Sampling prior¶
The process begins wth parameterization of the model. After that, the next step is to evaluate the coverage of that prior, i.e., how are the responses of the ensemble compared with the observations. If the prior response is not able to cover the observations, there might be a problem with the parameterization.
To evaluate this we can first create a new experiment, and sample the prior:
Evaluate prior¶
At this point, we have sampled parameters for all our realizations, and we can see how the distributions look by clicking: Create plot. We observe that the response (POLY_RES@0), is empty, as we have not yet evaluated the prior, just sampled the parameters. Because we have a rather limited ensemble size (100), we observe that even though the parameters have a uniform distribution, there is a bias in the prior. Increasing the number of realizations will improve this, but comes at a cost of increased run time for evaluating the ensemble.
Run forward model¶
If we are happy with the draw of the prior, we can run the forward model, and get the responses from the prior. Navigate to: Evaluate ensemble, and observe that we can see: Prior in the Ensemble drop down. Press: Run Experiment to evaluate the prior:
Check coverage¶
After evaluating the prior, we can look at the result in Create plot. We check that there is good coverage in the prior, with ensembles both inside and outside the observation uncertainty, as well as higher and lower values than the observations.

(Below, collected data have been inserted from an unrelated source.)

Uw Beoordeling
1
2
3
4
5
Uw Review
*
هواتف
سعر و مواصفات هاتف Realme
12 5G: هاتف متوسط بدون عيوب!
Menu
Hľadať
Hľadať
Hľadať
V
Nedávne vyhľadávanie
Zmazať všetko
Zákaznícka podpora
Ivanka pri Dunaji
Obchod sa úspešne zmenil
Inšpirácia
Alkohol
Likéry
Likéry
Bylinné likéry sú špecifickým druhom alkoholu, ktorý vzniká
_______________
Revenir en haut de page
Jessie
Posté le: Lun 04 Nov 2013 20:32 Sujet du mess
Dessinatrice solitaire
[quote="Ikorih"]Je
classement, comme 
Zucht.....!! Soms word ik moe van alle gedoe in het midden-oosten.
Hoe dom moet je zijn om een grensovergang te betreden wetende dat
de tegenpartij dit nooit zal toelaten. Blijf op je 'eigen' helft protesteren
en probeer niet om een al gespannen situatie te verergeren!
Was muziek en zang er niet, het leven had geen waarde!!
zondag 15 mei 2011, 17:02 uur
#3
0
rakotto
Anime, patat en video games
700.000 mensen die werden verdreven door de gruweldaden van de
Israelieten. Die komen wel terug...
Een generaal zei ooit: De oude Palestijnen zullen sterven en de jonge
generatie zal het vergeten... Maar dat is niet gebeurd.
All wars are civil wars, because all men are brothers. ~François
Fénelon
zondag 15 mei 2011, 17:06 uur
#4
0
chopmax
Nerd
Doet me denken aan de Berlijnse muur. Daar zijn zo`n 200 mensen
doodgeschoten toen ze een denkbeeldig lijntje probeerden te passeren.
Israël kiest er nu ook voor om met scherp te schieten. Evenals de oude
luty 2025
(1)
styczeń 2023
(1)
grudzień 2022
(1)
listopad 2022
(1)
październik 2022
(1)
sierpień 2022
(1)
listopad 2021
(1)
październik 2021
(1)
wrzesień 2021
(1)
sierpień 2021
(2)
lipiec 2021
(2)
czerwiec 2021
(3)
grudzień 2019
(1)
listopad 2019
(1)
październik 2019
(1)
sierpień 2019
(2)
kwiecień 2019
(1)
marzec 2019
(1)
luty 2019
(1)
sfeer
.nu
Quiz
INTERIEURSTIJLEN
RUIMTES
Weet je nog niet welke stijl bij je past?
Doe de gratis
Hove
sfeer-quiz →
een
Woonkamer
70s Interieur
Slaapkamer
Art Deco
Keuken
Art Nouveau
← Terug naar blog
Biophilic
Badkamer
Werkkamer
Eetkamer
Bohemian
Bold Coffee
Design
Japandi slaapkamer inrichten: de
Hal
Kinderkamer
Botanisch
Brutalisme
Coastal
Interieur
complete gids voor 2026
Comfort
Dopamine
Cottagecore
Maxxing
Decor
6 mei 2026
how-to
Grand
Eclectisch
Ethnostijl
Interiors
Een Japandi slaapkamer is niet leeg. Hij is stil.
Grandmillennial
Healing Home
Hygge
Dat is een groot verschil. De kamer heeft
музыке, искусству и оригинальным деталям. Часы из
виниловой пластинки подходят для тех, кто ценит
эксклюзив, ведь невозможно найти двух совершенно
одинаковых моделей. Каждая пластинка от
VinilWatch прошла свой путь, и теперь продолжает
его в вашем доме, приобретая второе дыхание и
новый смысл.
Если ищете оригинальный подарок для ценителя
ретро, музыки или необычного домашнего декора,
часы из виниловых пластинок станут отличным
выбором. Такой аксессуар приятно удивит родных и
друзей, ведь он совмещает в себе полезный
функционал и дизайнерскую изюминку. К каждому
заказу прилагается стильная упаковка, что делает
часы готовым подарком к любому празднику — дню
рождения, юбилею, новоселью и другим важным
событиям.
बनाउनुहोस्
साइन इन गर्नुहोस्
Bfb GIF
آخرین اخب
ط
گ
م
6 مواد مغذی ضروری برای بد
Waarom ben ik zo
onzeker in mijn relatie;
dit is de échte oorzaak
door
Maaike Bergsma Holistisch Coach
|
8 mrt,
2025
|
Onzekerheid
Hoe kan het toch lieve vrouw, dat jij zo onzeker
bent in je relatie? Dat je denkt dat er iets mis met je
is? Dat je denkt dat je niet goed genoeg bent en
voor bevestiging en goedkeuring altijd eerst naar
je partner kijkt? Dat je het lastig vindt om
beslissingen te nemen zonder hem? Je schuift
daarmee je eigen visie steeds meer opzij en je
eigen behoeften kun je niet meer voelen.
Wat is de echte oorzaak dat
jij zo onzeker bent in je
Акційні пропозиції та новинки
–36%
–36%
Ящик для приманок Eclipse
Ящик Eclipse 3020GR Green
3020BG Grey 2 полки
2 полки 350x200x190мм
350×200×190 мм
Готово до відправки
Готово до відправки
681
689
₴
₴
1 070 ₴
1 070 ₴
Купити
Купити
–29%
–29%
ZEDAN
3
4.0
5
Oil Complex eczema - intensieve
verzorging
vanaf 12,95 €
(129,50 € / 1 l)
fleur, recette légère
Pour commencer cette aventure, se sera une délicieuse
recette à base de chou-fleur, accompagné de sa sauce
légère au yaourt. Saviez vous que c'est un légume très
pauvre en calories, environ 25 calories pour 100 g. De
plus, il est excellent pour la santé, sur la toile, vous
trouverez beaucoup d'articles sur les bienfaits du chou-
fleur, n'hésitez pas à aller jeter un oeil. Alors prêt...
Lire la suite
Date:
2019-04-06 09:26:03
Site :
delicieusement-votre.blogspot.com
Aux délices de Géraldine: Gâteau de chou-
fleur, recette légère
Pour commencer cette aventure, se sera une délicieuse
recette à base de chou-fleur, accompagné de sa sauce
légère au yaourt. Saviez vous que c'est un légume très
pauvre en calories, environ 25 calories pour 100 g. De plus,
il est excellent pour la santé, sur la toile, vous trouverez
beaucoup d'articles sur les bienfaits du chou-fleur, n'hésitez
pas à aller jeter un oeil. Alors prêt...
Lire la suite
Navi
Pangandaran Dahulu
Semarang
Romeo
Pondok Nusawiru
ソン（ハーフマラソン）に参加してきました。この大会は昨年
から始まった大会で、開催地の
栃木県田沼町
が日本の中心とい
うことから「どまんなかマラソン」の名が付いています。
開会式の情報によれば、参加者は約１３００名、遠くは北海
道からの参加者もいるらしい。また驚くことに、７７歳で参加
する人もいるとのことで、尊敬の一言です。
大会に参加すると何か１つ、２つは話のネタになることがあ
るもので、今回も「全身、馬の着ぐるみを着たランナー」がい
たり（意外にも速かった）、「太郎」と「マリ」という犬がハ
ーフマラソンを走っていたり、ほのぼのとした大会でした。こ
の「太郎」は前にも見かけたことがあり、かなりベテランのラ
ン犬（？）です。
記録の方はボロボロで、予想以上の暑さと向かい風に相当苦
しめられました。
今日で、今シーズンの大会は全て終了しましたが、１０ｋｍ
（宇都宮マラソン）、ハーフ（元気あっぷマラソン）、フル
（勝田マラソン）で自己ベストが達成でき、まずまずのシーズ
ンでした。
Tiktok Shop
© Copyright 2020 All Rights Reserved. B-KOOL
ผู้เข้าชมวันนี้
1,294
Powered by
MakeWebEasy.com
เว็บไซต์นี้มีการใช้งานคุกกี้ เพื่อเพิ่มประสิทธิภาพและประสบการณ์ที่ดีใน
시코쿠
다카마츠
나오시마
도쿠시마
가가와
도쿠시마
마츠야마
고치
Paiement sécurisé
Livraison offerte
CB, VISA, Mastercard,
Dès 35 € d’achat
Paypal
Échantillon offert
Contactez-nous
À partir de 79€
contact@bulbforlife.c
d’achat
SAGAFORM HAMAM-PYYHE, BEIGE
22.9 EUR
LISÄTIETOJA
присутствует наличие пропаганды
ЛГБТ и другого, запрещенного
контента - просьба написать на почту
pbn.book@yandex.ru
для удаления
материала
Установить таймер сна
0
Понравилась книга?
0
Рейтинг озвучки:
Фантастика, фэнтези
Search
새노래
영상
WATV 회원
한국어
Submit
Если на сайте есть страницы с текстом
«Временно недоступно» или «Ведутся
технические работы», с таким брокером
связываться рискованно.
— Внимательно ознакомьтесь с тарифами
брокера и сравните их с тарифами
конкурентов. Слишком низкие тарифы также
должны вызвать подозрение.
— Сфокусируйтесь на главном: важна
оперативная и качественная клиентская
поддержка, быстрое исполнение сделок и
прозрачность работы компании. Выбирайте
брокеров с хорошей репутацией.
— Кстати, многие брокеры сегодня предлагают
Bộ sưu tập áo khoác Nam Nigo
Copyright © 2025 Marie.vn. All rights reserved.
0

We also observe that the parameters are unchanged, as in the last step we only ran there forward model, we did not draw a new prior.
Run data assimilation¶
Because we do not have any ensembles with parameters and no responses, the Ensemble drop down in Evaluate ensemble is now empty. To start data assimilation, navigate to the Multiple Data Assimilation experiment mode, and check: Restart run, then select prior in the Restart from dropdown and start the experiment. This means that we do not have to rerun the prior, and we are able to evaluate coverage of the prior without running multiple iterations of ES-MDA first.
While running, we get reports showing how the observations are matching the responses, their status as well as any scaling factors used in the update.